Magic embryology: control over placental growth (Introduction)

by David Turell @, Monday, June 13, 2022, 19:42 (58 days ago) @ David Turell

One specific protein is involved:

:DNA regulation is a critical process in a cell that allows it to fulfill its function. This process is key during pregnancy, when embryonic cells must develop into all cell types needed to form an embryo. An international team of researchers from KU Leuven, Babraham Institute, Radboud University, Ghent University and IMBA, have discovered that the first cell fate decision of embryonic development is regulated by a protein known as PRC2. This new insight into human development could help us to understand early pregnancy loss in the future.

"All human beings start their existence as a sperm cell and egg cell. By the fifth or sixth day, the fertilized egg has become a blastocyst, a rapidly dividing cluster of cells, consisting of an inner and outer group of cells. The outer group will form the placenta; the inner cells will develop into an embryo. This development is a complex process whereby every step is critical, and the slightest mistake may end embryonic development.


"As early embryonic cells eventually form all cells, researchers have always assumed that early embryonic cells could easily switch genes on and off during development. "The first decision that cells need to take during human embryonic development is if they will form the embryo itself or the placenta. Our results show that this first decision is not as easy as we first thought," explains Professor Vincent Pasque (KU Leuven). "To form the placenta, the outer cells of the blastocyst must turn the correct switches on at the right time. We discovered that cells need to overcome barriers to turn placenta genes on," adds Hendrik Marks, group leader from Radboud University.


"'Using this embryo model, we could see that when we remove the protein PRC2, an increased number of placenta cells are present in blastoids. These results show that PRC2 is a barrier for the placenta cells to appear," explains Ph.D. researcher Irene Talon (KU Leuven).
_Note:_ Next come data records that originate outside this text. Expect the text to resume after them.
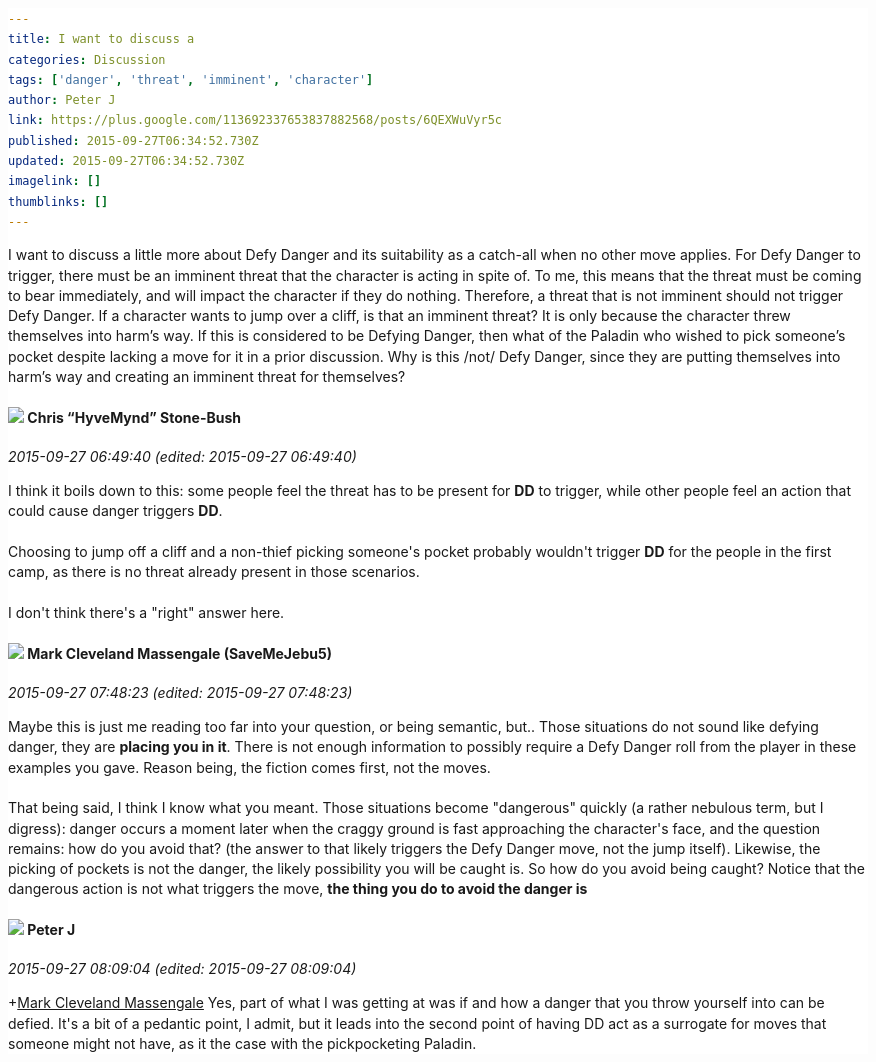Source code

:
 ```yaml
---
title: I want to discuss a
categories: Discussion
tags: ['danger', 'threat', 'imminent', 'character']
author: Peter J
link: https://plus.google.com/113692337653837882568/posts/6QEXWuVyr5c
published: 2015-09-27T06:34:52.730Z
updated: 2015-09-27T06:34:52.730Z
imagelink: []
thumblinks: []
---
```


I want to discuss a little more about Defy Danger and its suitability as a catch-all when no other move applies. For Defy Danger to trigger, there must be an imminent threat that the character is acting in spite of. To me, this means that the threat must be coming to bear immediately, and will impact the character if they do nothing. Therefore, a threat that is not imminent should not trigger Defy Danger. If a character wants to jump over a cliff, is that an imminent threat? It is only because the character threw themselves into harm’s way. If this is considered to be Defying Danger, then what of the Paladin who wished to pick someone’s pocket despite lacking a move for it in a prior discussion. Why is this /not/ Defy Danger, since they are putting themselves into harm’s way and creating an imminent threat for themselves?
<div id='comment z12ryx0o4zifivd1023njdfqcxerin4kk'>
  <h4><img src='{{site.baseurl}}//images/avatars/108053817066303198241_photo.jpg'> Chris “HyveMynd” Stone-Bush</h4>
      <p><cite>2015-09-27 06:49:40 (edited: 2015-09-27 06:49:40)</cite></p>
        <p>I think it boils down to this: some people feel the threat has to be present for <b>DD</b> to trigger, while other people feel an action that could cause danger triggers <b>DD</b>.<br /><br />Choosing to jump off a cliff and a non-thief picking someone&#39;s pocket probably wouldn&#39;t trigger <b>DD</b> for the people in the first camp, as there is no threat already present in those scenarios.<br /><br />I don&#39;t think there&#39;s a &quot;right&quot; answer here.</p>
</div>
        

<div id='comment z12ryx0o4zifivd1023njdfqcxerin4kk'>
  <h4><img src='{{site.baseurl}}//images/avatars/115718708177334866794_photo.jpg'> Mark Cleveland Massengale (SaveMeJebu5)</h4>
      <p><cite>2015-09-27 07:48:23 (edited: 2015-09-27 07:48:23)</cite></p>
        <p>Maybe this is just me reading too far into your question, or being semantic, but.. Those situations do not sound like defying danger, they are <b>placing you in it</b>. There is not enough information to possibly require a Defy Danger roll from the player in these examples you gave. Reason being, the fiction comes first, not the moves.<br /><br />That being said, I think I know what you meant. Those situations become &quot;dangerous&quot; quickly (a rather nebulous term, but I digress): danger occurs a moment later when the craggy ground is fast approaching the character&#39;s face, and the question remains: how do you avoid that? (the answer to that likely triggers the Defy Danger move, not the jump itself). Likewise, the picking of pockets is not the danger, the likely possibility you will be caught is. So how do you avoid being caught? Notice that the dangerous action is not what triggers the move, <b>the thing you do to avoid the danger is</b></p>
</div>
        

<div id='comment z12ryx0o4zifivd1023njdfqcxerin4kk'>
  <h4><img src='{{site.baseurl}}//images/avatars/113692337653837882568_photo.jpg'> Peter J</h4>
      <p><cite>2015-09-27 08:09:04 (edited: 2015-09-27 08:09:04)</cite></p>
        <p><span class="proflinkWrapper"><span class="proflinkPrefix">+</span><a class="proflink" href="https://plus.google.com/115718708177334866794" oid="115718708177334866794">Mark Cleveland Massengale</a></span> Yes, part of what I was getting at was if and how a danger that you throw yourself into can be defied. It&#39;s a bit of a pedantic point, I admit, but it leads into the second point of having DD act as a surrogate for moves that someone might not have, as it the case with the pickpocketing Paladin.</p>
</div>
        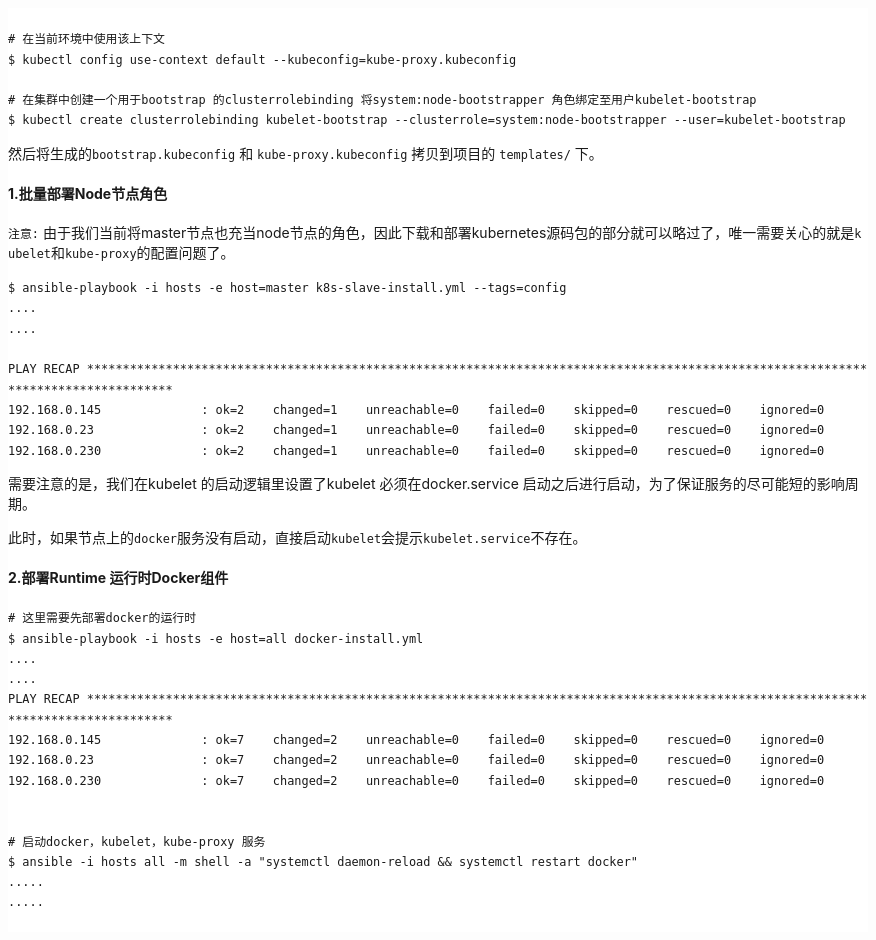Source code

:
 ```

# 在当前环境中使用该上下文
$ kubectl config use-context default --kubeconfig=kube-proxy.kubeconfig

# 在集群中创建一个用于bootstrap 的clusterrolebinding 将system:node-bootstrapper 角色绑定至用户kubelet-bootstrap 
$ kubectl create clusterrolebinding kubelet-bootstrap --clusterrole=system:node-bootstrapper --user=kubelet-bootstrap

```

然后将生成的`bootstrap.kubeconfig` 和 `kube-proxy.kubeconfig` 拷贝到项目的 `templates/` 下。


#### 1.批量部署Node节点角色

`注意:` 由于我们当前将master节点也充当node节点的角色，因此下载和部署kubernetes源码包的部分就可以略过了，唯一需要关心的就是`kubelet`和`kube-proxy`的配置问题了。

```
$ ansible-playbook -i hosts -e host=master k8s-slave-install.yml --tags=config
....
....

PLAY RECAP ************************************************************************************************************************************
192.168.0.145              : ok=2    changed=1    unreachable=0    failed=0    skipped=0    rescued=0    ignored=0
192.168.0.23               : ok=2    changed=1    unreachable=0    failed=0    skipped=0    rescued=0    ignored=0
192.168.0.230              : ok=2    changed=1    unreachable=0    failed=0    skipped=0    rescued=0    ignored=0

```


需要注意的是，我们在kubelet 的启动逻辑里设置了kubelet 必须在docker.service 启动之后进行启动，为了保证服务的尽可能短的影响周期。

此时，如果节点上的`docker`服务没有启动，直接启动`kubelet`会提示`kubelet.service`不存在。


#### 2.部署Runtime 运行时Docker组件

```
# 这里需要先部署docker的运行时
$ ansible-playbook -i hosts -e host=all docker-install.yml
....
....
PLAY RECAP ************************************************************************************************************************************
192.168.0.145              : ok=7    changed=2    unreachable=0    failed=0    skipped=0    rescued=0    ignored=0
192.168.0.23               : ok=7    changed=2    unreachable=0    failed=0    skipped=0    rescued=0    ignored=0
192.168.0.230              : ok=7    changed=2    unreachable=0    failed=0    skipped=0    rescued=0    ignored=0


# 启动docker，kubelet，kube-proxy 服务
$ ansible -i hosts all -m shell -a "systemctl daemon-reload && systemctl restart docker"
.....
.....


```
"'Our research opens up the ability to better control stem cell specialization and blastoid development, which is useful for studying in the laboratory how the initial placental cells are formed. In the longer term, the new knowledge might improve our understanding of how embryos successfully implant in the uterus at the earliest stages of pregnancy, and why this can sometimes go wrong," concludes Professor Peter Rugg-Gunn."

Comment: one small step in understanding embryo developemnt automatic controls. How many controlled steps yet to find?